• SELECTED EXTRACT:
'''

Let me warn you all, this entry contains MASSIVE SPOILERS of a MASSIVE nature regarding the video game Alan Wake. If you haven't played or beaten it, and don't want to ruin the entire story, don't read this! Also, if you haven't played and beaten the game, you probably won't know what I'm talking about, so there!

I Call my theory The "Indirect Theory". I've tried my best to organize this wall 'o text into digestible chunks. Please bear with me. I'm massively into this mystery, and I'm in love with detail.

As it Begins - Everything up until the car wreck wake-up was outside of Alan's manuscript. The nightmare was a feeble warning/preparation by Zane trapped in The Darkness to help Alan. The nightmare happened on the ferry to Bright Falls, quite close, probably at the extreme boundaries of the Lake's/Darkness' (and by extension, Zane's) influence. Zane sensed Alan, knew he was the imaginative sort; the type of person that could bring an end to the Darkness and took action.

Mr. Scratch - You wake up and play as Scratch starting at the car wreck. That is Alan's "in" to the story. Scratch knows only what Alan reveals to him/you during the course of the story. If Alan was Alan, after the drunk vision, he would remember everything, yet plot elements are still being revealed after this point that the player/Scratch had no knowledge of, but Alan, who is actively writing the story, would already know. I'd Also like to mention the "Scratch" part of the name I think is an Onomatopoeia. The subtitles reveal "Mr. Scratch" because there is a scratching sound where Zane says the name. This adds more to my theory. Scratch isn't a physical entity, just a space-filler.  This also supports...

Zane Was Real AND is a Plot Element Created by Alan - As I said, Zane was real, the events happened just as they are revealed in the story. Zane looses Barbara, writes her back, she's darkness, he realizes, writes them trapped, and leaves the "thing in the shoebox" (more on that later). Alan, while trapped below by the darkness after the beginning events, finds Zane's work, and with past events (the nightmare beginning, the connected dream(s)), decides adding "Zane" as a guide to Scratch/you would fit the story. Fit it much better than, "I'm Alan, Alan. Here are some pages to help you, me." The Zane creation becomes the way Alan can directly help Scratch/you without it being a stupid "I'm helping me." Since he was really helped by Zane in the nightmare beginning, it makes sense that "Alan" would continue being helped by Zane. The story and it's characters are true to themselves.

'''

• MATERIAL SUPPLIED:
'''

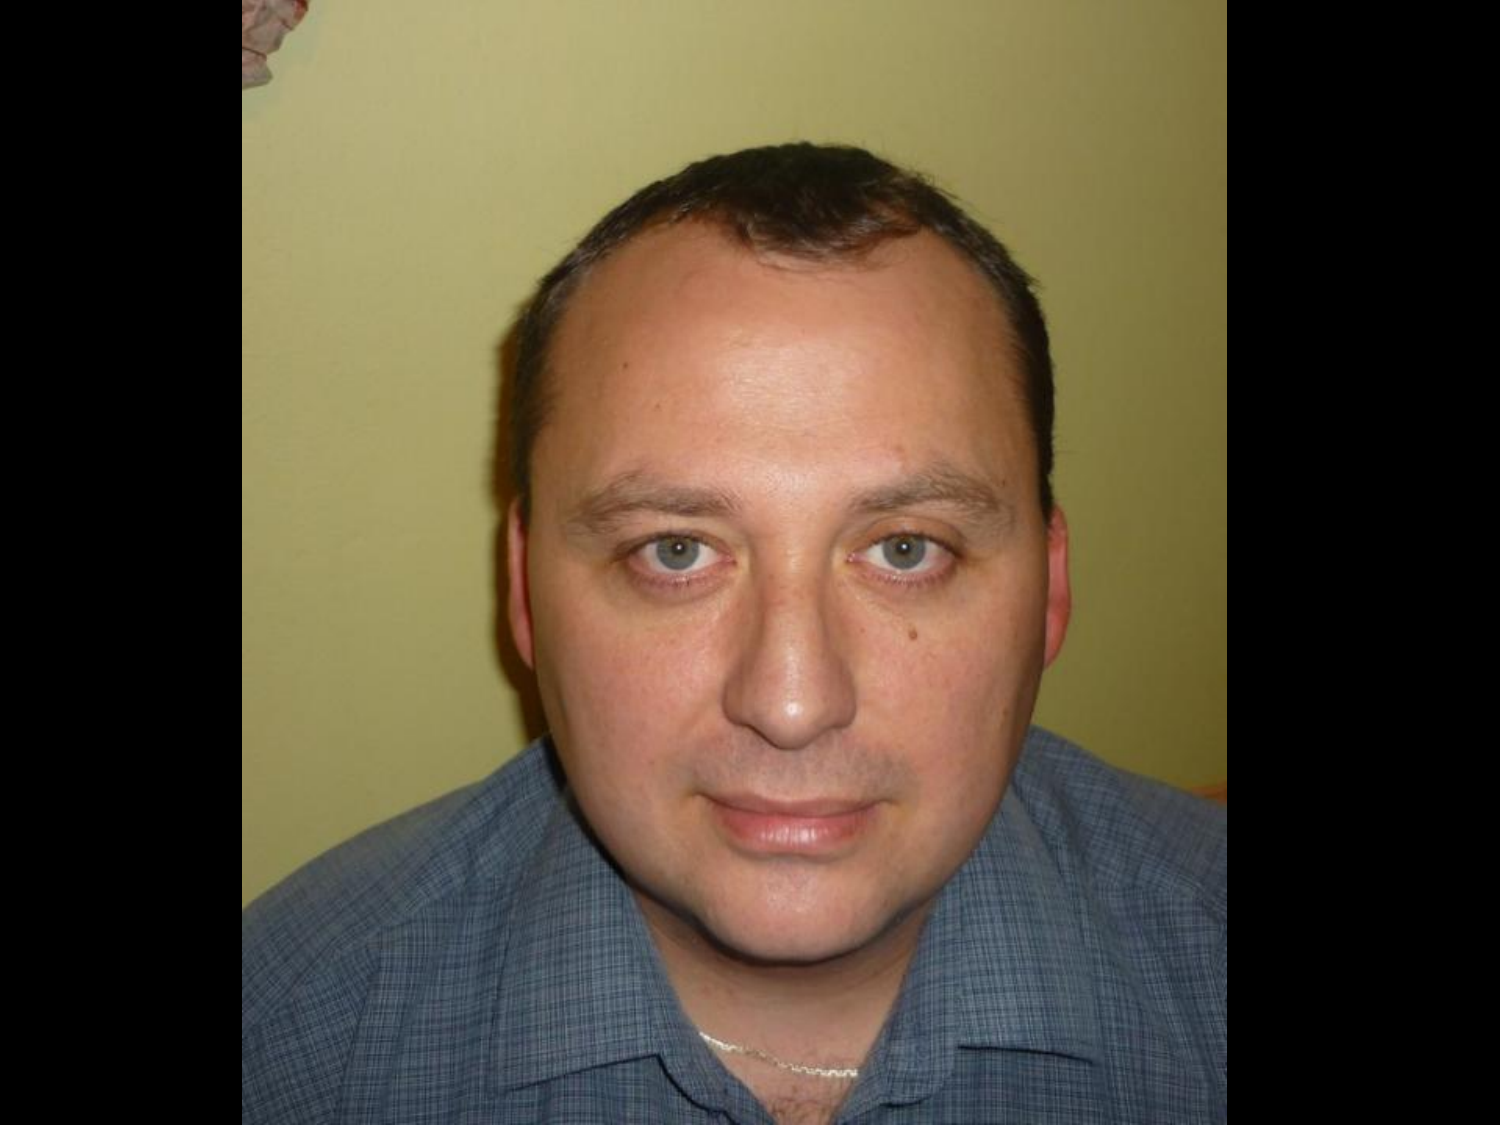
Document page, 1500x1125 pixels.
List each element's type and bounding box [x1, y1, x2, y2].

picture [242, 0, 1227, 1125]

'''
'''

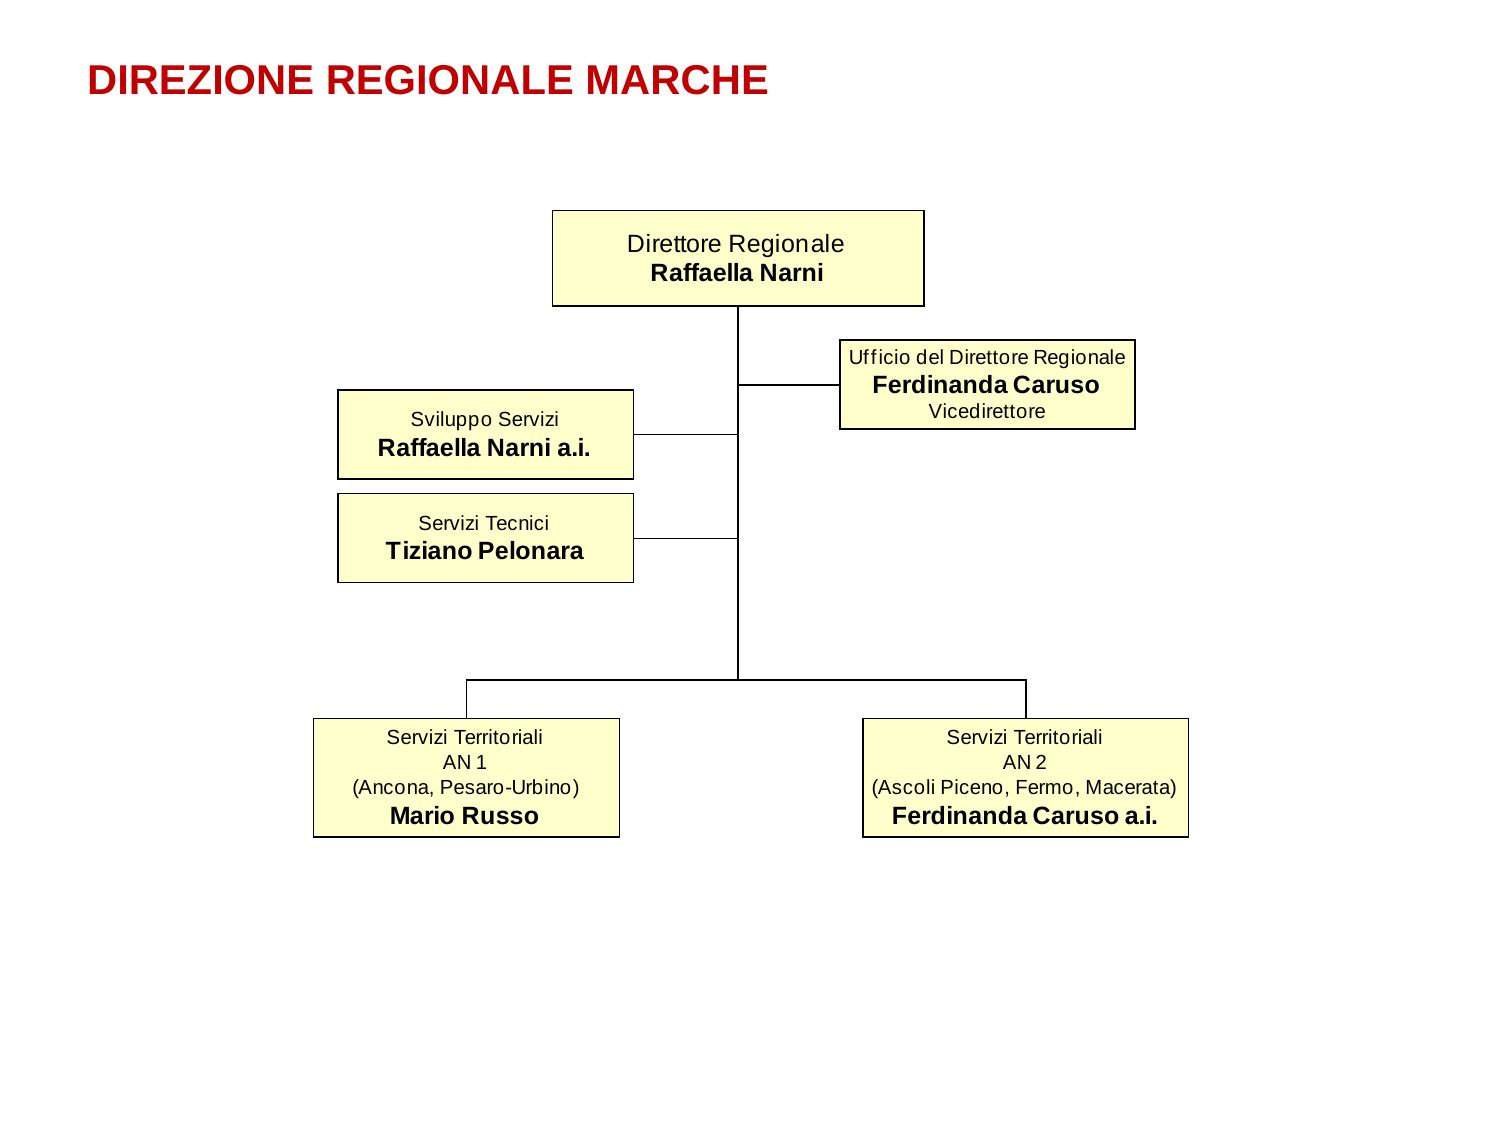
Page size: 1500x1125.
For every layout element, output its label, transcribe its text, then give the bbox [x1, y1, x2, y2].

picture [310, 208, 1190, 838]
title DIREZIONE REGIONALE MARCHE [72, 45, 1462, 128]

'''

• TASK STATEMENT:
Can you revise the part of the Alan Wake theory that opens with "Zane Was Real AND" and closes with "true to themselves.", putting "cardboard box" in place of "shoebox"? The rows are separate material and have no connection to the Alan Wake theory.

• WRITTEN RESPONSE:
Zane Was Real AND is a Plot Element Created by Alan - As I said, Zane was real, the events happened just as they are revealed in the story. Zane looses Barbara, writes her back, she's darkness, he realizes, writes them trapped, and leaves the "thing in the cardboard box" (more on that later). Alan, while trapped below by the darkness after the beginning events, finds Zane's work, and with past events (the nightmare beginning, the connected dream(s)), decides adding "Zane" as a guide to Scratch/you would fit the story. Fit it much better than, "I'm Alan, Alan. Here are some pages to help you, me." The Zane creation becomes the way Alan can directly help Scratch/you without it being a stupid "I'm helping me." Since he was really helped by Zane in the nightmare beginning, it makes sense that "Alan" would continue being helped by Zane. The story and it's characters are true to themselves.